What the task asks: Within the material below, how many lines carry the word "were"? State only the number.

Input data:

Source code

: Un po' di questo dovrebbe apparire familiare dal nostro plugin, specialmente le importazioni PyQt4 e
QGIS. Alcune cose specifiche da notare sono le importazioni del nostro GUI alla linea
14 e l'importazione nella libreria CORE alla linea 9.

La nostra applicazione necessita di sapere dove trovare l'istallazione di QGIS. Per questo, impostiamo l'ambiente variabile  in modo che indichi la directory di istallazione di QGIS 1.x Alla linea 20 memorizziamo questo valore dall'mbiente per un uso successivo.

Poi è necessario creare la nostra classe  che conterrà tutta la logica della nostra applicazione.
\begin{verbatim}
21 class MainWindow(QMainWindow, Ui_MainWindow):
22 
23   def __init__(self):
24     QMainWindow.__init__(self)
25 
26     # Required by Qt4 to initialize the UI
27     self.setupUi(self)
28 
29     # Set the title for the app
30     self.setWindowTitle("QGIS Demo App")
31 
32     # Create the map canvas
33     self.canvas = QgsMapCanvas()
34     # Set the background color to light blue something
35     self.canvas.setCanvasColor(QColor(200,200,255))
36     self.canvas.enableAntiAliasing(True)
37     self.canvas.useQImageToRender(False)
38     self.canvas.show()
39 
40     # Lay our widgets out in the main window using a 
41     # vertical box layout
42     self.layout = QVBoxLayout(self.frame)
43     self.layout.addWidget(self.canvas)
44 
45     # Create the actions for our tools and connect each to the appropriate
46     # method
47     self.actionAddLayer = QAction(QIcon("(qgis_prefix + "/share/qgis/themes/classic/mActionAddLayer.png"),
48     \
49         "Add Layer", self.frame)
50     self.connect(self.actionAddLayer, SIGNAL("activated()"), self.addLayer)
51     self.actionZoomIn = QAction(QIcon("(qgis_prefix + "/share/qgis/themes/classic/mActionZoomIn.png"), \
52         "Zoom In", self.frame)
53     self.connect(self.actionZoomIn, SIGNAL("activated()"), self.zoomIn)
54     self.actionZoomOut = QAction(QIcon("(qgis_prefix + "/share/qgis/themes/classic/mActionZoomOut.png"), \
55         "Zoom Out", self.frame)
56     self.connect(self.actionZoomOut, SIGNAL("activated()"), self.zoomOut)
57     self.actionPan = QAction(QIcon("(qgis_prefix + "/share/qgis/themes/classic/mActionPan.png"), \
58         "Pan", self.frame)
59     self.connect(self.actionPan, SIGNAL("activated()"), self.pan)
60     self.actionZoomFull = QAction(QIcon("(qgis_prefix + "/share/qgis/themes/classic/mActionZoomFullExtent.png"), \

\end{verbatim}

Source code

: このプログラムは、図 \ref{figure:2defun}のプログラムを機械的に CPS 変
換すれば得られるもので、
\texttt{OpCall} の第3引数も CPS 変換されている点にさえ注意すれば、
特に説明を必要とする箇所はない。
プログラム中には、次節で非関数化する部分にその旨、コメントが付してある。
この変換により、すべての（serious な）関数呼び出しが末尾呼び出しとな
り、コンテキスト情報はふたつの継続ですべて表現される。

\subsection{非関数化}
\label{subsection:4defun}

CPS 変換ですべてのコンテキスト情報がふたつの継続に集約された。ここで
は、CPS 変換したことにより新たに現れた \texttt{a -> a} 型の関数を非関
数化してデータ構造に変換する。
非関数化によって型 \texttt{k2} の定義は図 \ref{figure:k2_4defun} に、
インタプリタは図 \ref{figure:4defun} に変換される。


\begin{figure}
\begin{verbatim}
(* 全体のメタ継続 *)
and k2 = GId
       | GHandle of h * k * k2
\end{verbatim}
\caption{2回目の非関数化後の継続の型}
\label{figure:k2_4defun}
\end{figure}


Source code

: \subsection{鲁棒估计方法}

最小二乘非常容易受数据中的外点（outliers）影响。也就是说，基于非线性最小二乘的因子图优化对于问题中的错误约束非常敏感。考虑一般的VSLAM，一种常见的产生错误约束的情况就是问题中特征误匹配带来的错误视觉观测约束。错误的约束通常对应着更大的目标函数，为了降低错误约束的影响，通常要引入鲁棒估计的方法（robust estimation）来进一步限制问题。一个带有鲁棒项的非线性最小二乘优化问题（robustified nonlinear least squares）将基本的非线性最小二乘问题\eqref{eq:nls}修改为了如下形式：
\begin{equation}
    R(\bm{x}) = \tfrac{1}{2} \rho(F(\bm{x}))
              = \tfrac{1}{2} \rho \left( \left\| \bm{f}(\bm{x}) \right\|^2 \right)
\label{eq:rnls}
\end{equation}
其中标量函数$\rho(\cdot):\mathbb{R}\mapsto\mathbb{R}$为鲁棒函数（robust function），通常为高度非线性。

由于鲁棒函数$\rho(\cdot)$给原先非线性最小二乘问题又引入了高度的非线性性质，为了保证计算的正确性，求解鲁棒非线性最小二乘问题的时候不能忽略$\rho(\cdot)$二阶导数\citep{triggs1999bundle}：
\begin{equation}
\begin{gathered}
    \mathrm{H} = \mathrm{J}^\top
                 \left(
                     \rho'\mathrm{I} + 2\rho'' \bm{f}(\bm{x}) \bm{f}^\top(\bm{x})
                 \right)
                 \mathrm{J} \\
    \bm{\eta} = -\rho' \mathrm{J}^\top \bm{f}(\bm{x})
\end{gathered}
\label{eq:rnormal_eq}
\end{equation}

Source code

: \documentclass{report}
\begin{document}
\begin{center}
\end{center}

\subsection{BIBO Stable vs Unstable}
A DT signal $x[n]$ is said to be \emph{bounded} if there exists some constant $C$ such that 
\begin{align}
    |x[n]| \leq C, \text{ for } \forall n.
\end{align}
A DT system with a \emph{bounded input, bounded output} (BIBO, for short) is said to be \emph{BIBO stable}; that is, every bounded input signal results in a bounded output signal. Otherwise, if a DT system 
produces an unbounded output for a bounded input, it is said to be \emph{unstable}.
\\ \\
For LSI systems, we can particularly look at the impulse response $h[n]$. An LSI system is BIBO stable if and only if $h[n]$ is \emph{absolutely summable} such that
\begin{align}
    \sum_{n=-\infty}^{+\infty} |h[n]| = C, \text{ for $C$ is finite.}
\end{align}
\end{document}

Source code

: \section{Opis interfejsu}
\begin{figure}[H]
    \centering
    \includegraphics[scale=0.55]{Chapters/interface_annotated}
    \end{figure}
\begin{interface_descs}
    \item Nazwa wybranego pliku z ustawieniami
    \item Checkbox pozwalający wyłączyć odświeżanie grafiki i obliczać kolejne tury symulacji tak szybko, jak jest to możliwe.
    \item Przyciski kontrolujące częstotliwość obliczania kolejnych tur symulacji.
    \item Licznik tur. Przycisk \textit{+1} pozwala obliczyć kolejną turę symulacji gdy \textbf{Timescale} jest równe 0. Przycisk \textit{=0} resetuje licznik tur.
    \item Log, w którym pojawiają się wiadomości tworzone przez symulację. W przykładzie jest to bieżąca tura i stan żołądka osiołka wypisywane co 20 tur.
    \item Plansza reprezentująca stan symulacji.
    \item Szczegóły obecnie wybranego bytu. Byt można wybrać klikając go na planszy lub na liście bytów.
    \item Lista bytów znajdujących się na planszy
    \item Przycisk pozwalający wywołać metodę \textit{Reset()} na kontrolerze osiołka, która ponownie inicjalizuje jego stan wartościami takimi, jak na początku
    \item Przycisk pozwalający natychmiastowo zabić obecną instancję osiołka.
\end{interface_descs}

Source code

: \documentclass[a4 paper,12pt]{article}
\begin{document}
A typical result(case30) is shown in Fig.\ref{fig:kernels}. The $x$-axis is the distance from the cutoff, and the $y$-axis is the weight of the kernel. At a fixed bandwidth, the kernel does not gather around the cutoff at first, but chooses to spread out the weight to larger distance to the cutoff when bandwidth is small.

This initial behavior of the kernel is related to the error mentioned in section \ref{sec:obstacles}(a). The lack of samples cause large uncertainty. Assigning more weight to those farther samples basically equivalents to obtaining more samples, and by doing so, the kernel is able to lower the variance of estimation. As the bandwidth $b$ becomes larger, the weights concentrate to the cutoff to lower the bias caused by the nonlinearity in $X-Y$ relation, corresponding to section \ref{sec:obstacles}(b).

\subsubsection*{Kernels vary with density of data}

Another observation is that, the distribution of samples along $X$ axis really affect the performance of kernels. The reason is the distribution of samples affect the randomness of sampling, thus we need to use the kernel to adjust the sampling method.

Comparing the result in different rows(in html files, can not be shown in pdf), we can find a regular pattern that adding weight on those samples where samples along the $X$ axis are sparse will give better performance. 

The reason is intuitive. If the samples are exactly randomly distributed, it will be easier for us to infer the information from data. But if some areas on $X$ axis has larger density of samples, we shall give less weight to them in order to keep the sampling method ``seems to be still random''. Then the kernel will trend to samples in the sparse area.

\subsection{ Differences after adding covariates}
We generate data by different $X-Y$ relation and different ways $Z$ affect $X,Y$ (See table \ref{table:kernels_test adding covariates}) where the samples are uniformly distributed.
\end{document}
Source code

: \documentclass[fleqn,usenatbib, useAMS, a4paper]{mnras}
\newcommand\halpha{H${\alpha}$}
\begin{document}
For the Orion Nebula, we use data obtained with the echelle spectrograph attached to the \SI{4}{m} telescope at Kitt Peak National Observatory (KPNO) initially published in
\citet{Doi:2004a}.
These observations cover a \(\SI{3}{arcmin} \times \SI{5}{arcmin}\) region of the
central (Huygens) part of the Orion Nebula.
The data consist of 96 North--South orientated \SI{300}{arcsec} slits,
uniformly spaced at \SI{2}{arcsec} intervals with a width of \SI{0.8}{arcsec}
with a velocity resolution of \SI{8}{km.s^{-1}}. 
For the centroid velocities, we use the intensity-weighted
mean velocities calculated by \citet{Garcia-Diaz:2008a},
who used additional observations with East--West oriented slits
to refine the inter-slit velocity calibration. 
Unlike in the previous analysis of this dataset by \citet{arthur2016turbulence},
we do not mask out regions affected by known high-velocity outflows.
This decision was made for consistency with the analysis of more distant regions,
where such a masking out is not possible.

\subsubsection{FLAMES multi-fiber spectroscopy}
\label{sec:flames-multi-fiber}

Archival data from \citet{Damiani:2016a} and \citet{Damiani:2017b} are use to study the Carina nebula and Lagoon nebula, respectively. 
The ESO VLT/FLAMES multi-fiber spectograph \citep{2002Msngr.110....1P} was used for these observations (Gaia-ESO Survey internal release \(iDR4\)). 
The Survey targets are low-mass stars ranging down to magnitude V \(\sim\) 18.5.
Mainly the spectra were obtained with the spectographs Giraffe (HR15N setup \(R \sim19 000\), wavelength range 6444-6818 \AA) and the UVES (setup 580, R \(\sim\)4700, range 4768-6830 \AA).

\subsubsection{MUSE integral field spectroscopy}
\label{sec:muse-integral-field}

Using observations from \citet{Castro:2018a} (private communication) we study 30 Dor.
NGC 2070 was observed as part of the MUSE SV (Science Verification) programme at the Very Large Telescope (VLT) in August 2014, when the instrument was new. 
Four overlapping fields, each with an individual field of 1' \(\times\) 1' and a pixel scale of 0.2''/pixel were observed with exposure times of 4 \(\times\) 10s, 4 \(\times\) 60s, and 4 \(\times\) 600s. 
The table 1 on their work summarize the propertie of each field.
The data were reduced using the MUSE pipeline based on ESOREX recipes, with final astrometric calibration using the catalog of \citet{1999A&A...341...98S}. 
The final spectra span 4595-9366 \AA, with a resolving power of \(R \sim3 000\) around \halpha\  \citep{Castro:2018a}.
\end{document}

Solution: 3